-- Source passage start --
Such information shall be used for no other purpose. An action may be filed in district court to enforce this section. For purposes of this section, utility service shall mean electrical, gas, water, telephone, garbage disposal, or waste disposal service. (Emphasis added.) As the district court explained, McIntyre’s “argument that § 70-101 provides an expectation of privacy by restricting the dissemination to the county attorney of utility subscriber information is deficient because that statute relates only to identifying information and not to usage records.” United States v. McIntyre, 683 F. Supp. 2d, 438 U.S. 154 (1978).
1020, 1026 (D. Neb. 2010) (emphasis added). Therefore, we conclude that McIntyre’s Fourth Amendment rights were not violated by law enforcement’s use of the subpoena, and a search warrant was unnecessary to obtain the usage records.

We also reject McIntyre’s argument that the subpoena was deficient because it was not served in compliance with § 25-1273 or Nebraska Rule of Civil Discovery 34A. As the district court explained, “[regardless of these issues, the county attorney has subpoena power, under the circumstances present here, pursuant to Neb. Rev. Stat.§ 86-2,112.” Id. at 1033. Section 86-2, 112 states that “any county attorney may. . . require the production of records . . .
-- Source passage end --
Update the opinion excerpt from "Such information shall" to "U.S. 154 (1978).", replacing "district court" with "trial court".
-- Data entries start --
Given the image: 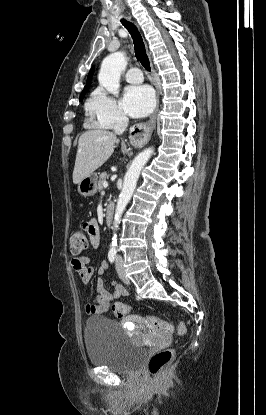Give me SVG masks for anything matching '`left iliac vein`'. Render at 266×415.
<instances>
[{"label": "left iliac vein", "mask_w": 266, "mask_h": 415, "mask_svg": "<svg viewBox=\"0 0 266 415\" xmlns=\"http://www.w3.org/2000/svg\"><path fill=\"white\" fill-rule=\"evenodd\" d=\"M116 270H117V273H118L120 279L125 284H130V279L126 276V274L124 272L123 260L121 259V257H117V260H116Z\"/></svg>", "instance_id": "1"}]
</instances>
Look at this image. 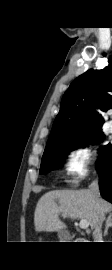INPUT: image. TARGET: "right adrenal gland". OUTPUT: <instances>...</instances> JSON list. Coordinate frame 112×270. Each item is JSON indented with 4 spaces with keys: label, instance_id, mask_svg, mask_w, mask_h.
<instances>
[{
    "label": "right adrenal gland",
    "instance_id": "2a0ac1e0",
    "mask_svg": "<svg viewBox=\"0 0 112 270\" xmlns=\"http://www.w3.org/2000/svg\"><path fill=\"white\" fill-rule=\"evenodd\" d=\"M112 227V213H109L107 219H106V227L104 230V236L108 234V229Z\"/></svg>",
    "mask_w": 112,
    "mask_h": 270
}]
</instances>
-- Data entries end --
-- Data entries start --
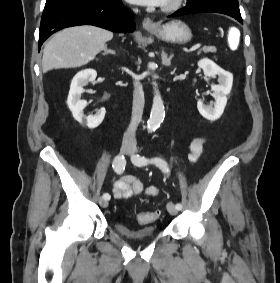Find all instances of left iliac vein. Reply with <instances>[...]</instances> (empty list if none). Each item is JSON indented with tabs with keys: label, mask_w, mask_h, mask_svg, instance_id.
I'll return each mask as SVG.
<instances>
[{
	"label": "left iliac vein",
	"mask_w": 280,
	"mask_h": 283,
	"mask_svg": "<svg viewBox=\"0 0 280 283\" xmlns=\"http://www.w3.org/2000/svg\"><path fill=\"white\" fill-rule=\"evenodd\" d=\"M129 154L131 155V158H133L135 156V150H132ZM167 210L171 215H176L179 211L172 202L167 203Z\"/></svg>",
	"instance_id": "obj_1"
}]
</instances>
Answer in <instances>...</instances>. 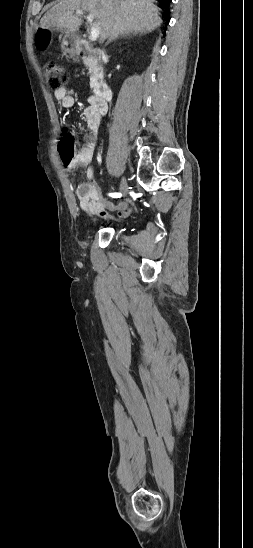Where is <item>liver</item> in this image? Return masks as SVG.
-- Data entries end --
-- Data entries start --
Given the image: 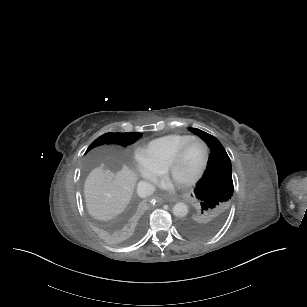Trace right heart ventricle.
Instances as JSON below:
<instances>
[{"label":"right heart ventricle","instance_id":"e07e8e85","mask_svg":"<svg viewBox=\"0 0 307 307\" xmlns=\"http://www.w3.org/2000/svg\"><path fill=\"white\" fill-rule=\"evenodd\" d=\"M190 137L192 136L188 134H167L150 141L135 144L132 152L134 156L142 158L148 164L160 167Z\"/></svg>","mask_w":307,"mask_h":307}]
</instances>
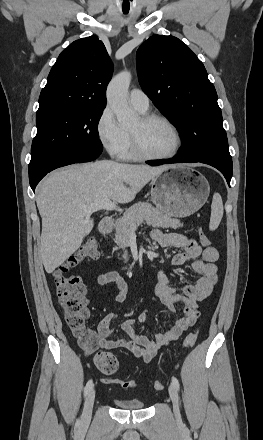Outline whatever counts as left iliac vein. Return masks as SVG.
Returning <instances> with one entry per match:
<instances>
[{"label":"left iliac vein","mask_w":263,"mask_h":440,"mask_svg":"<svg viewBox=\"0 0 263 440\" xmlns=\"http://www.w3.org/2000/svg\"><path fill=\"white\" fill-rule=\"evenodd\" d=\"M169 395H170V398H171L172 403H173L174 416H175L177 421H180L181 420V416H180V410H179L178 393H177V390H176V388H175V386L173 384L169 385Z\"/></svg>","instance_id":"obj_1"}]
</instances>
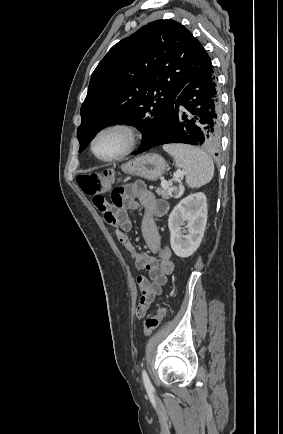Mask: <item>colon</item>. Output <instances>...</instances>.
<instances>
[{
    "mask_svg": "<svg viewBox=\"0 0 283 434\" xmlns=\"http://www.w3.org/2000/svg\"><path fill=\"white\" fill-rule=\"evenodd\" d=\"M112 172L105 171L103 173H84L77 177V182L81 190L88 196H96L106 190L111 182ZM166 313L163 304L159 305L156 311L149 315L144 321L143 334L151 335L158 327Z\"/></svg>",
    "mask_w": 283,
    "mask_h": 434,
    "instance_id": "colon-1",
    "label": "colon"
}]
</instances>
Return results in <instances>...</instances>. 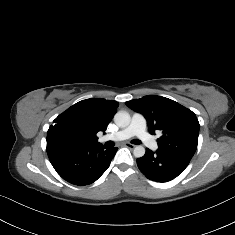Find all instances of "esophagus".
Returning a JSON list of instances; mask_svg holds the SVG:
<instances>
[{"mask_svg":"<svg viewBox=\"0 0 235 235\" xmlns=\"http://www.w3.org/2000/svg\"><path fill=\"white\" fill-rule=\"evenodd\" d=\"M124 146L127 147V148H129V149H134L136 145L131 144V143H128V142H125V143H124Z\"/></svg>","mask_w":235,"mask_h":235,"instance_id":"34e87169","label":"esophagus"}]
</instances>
-- Data entries end --
(Finished exercise):
Such information shall be used for no other purpose. An action may be filed in trial court to enforce this section. For purposes of this section, utility service shall mean electrical, gas, water, telephone, garbage disposal, or waste disposal service. (Emphasis added.) As the trial court explained, McIntyre’s “argument that § 70-101 provides an expectation of privacy by restricting the dissemination to the county attorney of utility subscriber information is deficient because that statute relates only to identifying information and not to usage records.” United States v. McIntyre, 683 F. Supp. 2d, 438 U.S. 154 (1978).